Kurze Übung A:
Beantworten Sie zur Presseschau diese Fragen und kennzeichnen Sie die Antworten ebenfalls mit (i) bis (iii):
(i) Welches Datum steht unter der Überschrift?
(ii) Wer hat gegenüber der FAZ die digitale Verkündung von Gesetzen angekündigt?
(iii) Was ist laut FAZ die Voraussetzung für die digitale Verkündung?

Extrahierter Text:
= = =

Die juristische Presseschau vom 22. bis 24. Dezember 2018: Bun­des­ge­setz­blatt für alle / BVerfG zu Pri­vi­le­gie­rung von Gewerk­schafts­mit­g­lie­dern / LG Berlin – Kein Ver­fahren gegen SS-Mann

24.12.2018

Die BJMin will künftig Gesetze digital verkünden. Außerdem in der Presseschau: Laut BVerfG dürfen Gewerkschaftsmitglieder gegenüber Nichtmitgliedern privilegiert werden und in Berlin wurde ein Verfahren gegen einen früheren SS-Mann nicht eröffnet.

Thema des Tages

Zugang zum Bundesgesetzblatt: Laut Mo-FAZ (Hendrik Wieduwilt) sollen künftig alle Bürger einen kostenlosen und uneingeschränkten Zugriff auf das Bundesgesetzblatt erhalten. Bundesjustizministerin Katarina Barley hat gegenüber der FAZ angekündigt, dass Gesetze und Verordnungen künftig uneingeschränkt digital verkündet werden. Das elektronische Bundesgesetzblatt werde dann die einzig verbindliche Fassung von Gesetzen und Verordnungen beinhalten. Bürger sollen kostenfrei und ohne Barrieren auf das Gesetzblatt zugreifen können. Bisher gibt es zwar schon einen kostenlosen so genannten Bürgerzugang auf das BGBl. I und das BGBl. II, allerdings sei es nicht möglich, die PDF-Dokumente zu kopieren, richtig zu durchsuchen oder auszudrucken. Voraussetzung für die digitale Verkündung ist eine Änderung des Grundgesetzes, heißt es in der FAZ.

= = =

Übungsmaterial:
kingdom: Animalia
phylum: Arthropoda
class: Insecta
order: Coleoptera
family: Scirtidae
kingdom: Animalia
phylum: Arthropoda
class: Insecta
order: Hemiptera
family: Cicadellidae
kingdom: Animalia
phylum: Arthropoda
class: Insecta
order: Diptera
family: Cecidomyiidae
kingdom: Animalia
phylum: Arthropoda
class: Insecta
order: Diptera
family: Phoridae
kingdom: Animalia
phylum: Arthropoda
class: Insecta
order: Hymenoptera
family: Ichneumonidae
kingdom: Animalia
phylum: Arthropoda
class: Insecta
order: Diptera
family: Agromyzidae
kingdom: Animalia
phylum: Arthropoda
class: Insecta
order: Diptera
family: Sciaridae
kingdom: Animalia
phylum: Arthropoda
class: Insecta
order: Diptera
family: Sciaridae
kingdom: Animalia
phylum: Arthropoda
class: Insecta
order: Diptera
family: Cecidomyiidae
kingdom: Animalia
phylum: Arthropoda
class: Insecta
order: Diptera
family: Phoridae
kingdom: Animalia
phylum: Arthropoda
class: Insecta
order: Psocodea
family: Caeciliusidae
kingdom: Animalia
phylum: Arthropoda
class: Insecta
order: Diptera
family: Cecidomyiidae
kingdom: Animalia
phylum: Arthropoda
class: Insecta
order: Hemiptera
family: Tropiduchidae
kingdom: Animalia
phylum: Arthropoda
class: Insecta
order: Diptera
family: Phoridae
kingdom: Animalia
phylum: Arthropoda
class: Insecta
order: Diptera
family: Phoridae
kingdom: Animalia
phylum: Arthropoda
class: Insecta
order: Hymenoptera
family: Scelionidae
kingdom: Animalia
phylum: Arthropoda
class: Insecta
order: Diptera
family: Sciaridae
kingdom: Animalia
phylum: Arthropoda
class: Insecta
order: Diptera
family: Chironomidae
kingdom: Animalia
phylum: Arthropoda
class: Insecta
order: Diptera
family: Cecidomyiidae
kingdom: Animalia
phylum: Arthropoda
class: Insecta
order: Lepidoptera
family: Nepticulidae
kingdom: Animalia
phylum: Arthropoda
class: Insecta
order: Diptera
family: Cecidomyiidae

= = =

Kurze Übung B:
Schreiben Sie aus den Zeilen, nicht aus der Presseschau, unverändert ab: Beginnen Sie bei der Zeile mit „family: Chironomidae“ und hören Sie nach der letzten dieser Zeilen auf, beide Enden eingeschlossen.

Vollständige Ausgabe A:
(i) 24.12.2018
(ii) Bundesjustizministerin Katarina Barley
(iii) Eine Änderung des Grundgesetzes

Vollständige Ausgabe B:
family: Chironomidae
kingdom: Animalia
phylum: Arthropoda
class: Insecta
order: Diptera
family: Cecidomyiidae
kingdom: Animalia
phylum: Arthropoda
class: Insecta
order: Lepidoptera
family: Nepticulidae
kingdom: Animalia
phylum: Arthropoda
class: Insecta
order: Diptera
family: Cecidomyiidae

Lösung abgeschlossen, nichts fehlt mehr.